Is this new? It seems like a ridiculous considering the sites have nothing in common except that line.
Technically, it may not be duplicate pages, and there is another paper (or patent application) that's more relevant, and deals more with query specific clustering and filtering, but this one gives a good idea of the concept:
Detecting query-specific duplicate documents [patft.uspto.gov]
The idea is that "portions" of pages are being used, what other papers sometimes refer to as "footprints" or "fingerprints."
[edited by: Marcia at 4:32 am (utc) on Dec. 18, 2007]
That's gonna put a real damper on electronics stores that all have essentially the same item descriptions (content) for many of their pages.
If someone is searching on the words that are in that duplicated copy, then they probably don't need a full selection of websites where it appears - at least not on the first result set. But if their query is more like a brand name and model number, then because the duplicate detection is query-dependent, the filtering of results would also be different and usually much more relaxed.
...a final set of query results, wherein the final set of query results is a sub-set of the ranked query results, and wherein the final set of query results does not include any two query results corresponding to documents that have similar query-relevant parts....
Google's treatment of dupe content is very definitely query related, and it also seems to relate to how a site might be linked. Inbound links related to a query will mitigate what's seen as duplicate content. (You might say that this, in a way, reflects the off-page portion of Google's ranking algo).
I've seen scraped pages temporarily get filtered out as dupes for, say, a full ten-word sentence in quotes that doesn't contain any "optimized" terms, yet continue to rank as normal for a competitive phrase for which it had good inbound anchor text.
I also continue to see multiple copies (that are pretty much identical) of authoritative articles rank on different domains for competitive searches if both copies have good backlinks.
I'm so tempted to force removal of that post by switching those hotlinked images with something much less savoury.
The interesting thing is, that forum page is not accessible unless someone is registered and logged into that site.

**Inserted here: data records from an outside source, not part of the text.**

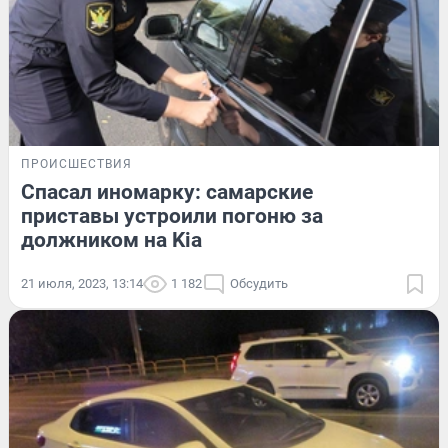
ПРОИСШЕСТВИЯ
Спасал иномарку: самарские
приставы устроили погоню за
должником на Kia
21 июля, 2023, 13:14
1 182
Обсудить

There is currently no cache of the page, although there was one showing 2 days ago.
[edited by: ChicagoFan67 at 8:49 am (utc) on Dec. 18, 2007]
It's what I call the "similarity" filter, and it isn't new. It'll block pages with the same page title/meta description/page_top text (and/or, most usually "and"), no matter what site they're on.
I do remember Maria talking about this before but I thought it wouldn't come down to sentences. Am I right in saying that famous quotes, presidential speeches etc will be included in this filter?
You know there are sites/programs that "track" text, to see who if anyone lifts content from other sites. Why can't Google create code to do the same thing or buy the company?
It has cached site pages, so why doesn't it compare the cached text, and stop rewarding thieves with top SERPs!?!
Hint to Google: if one site has content before another, the one that got it later might be the thief.
p/g
Why does Google still find it so difficult to figure out who is the original source of text, and who copied it? Is this really an engineering nightmare?
Using the OP's quote as an example, what if the director of Liar Liar started a website and put that quote on there - how would google know that website should be considered the original source of the text?
I think not, albeit the filters may be applied in different ways to different situations. I think it should all be called "duplicate content" in " Webmaster language " to avoid confusion.
If a block of text is identical, then it's a duplicate block of content. Google will often filter it as described.
If a page contains the same block of text amongst other differing text , then it may not be considered duplicate, depending on the proportion on the page / URL.